KCR stands the test of time, emerges as the new strongman of Telangana against all odds2 min read . Updated: 13 Dec 2018, 10:29 PM IST
Under Rao, TRS had grown to nearly 90 out of the 119 assembly seats till he dissolved the House on 6 September
Hyderabad: If there was one thing about Telangana chief minister K. Chandrashekar Rao that bureaucrats are wary of, it is his strong likes and dislikes.
If Rao had confidence in a officer, he would not face any interference in work. However, if it was the opposite, working under him can be equally difficult, said senior bureaucrats, requesting anonymity.
Ever since the Telangana Rashtra Samithi (TRS) chief became chief minister in 2014, when the state was carved out from united Andhra Pradesh, life has come full circle.
Rao had left the Telugu Desam Party (TDP) in 2001 to form the TRS, after reportedly being denied a cabinet berth by TDP chief and then chief minister of Andhra Pradesh N. Chandrababu Naidu.
Between 2009 and 2014, during his fight for a separate state of Telangana, he also faced opposition from a host of people, including Prof. M. Kodandaram, the former chairman of the Telangana Joint Action Committee (TJAC). Subsequently, Kodandaram went on to float his own party, the Telangana Jana Samithi (TJS), to take on Rao.
When Rao and Kodandaram fought shoulder to shoulder, as part of the TJAC, demanding Telangana’s statehood, both were equally popular among political entities, employee organizations and non-governmental bodies.
In the recently concluded state elections the Congress-led grand alliance, or mahakutami, comprising Kodandaram’s TJS and Naidu’s TDP, emerged as the main challenger to Rao’s four-year legacy as Telangana’s first chief minister. The results were not flattering for the alliance, as it failed spectacularly before Rao’s might. The TJS did not win a single seat, the TDP won just two, and the Congress bagged 19.

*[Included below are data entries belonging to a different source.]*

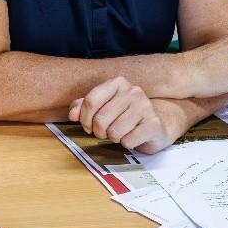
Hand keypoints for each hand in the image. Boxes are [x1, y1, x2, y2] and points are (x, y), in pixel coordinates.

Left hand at [69, 77, 185, 152]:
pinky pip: (128, 140)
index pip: (90, 101)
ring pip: (114, 132)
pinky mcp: (153, 124)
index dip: (85, 119)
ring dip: (114, 138)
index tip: (88, 126)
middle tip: (106, 132)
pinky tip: (133, 137)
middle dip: (99, 132)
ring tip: (121, 133)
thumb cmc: (124, 116)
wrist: (155, 126)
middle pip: (100, 119)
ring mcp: (145, 106)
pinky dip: (127, 144)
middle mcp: (133, 91)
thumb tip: (73, 114)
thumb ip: (84, 107)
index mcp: (118, 83)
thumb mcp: (103, 107)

KCR, as Rao is known, is considered an intellectual in the political class. He strengthened his party at the cost of the Opposition, triggering large-scale defections after the 2014 assembly polls, when it won only 63 seats. By the time KCR dissolved the assembly on 6 September, the TRS had 90 MLAs in the 119-member assembly, leaving a small section of opposing voices to take on the ruling party.
The TRS chief is known to keep a tight grip on party affairs. The word is that no minister, or member of the legislative assembly, or even a member of Parliament (MP) could do anything on his own, since KCR became chief minister.

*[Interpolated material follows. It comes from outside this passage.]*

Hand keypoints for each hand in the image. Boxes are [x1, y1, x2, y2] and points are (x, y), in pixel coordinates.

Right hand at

Former TRS MP Konda Vishweshwar Reddy, who quit the the party to join the Congress days before the 2018 assembly polls, had alleged that even the finance minister would have no idea about the state budget until the morning of the assembly session. TRS leaders, however, denied the allegations.
A native of Chintamadak village in Suddipet district, KCR’s track record as a legislator has been inspirational. Barring 1983, Rao won the Siddipet assembly seat five times—1985, 1994, 1999, 2001 (bypolls) and in 2004—to become a Lok Sabha MP (2004 and 2009), only to vacate it for his nephew and (caretaker) chief minister T. Harish Rao, who is seen as his go-to person.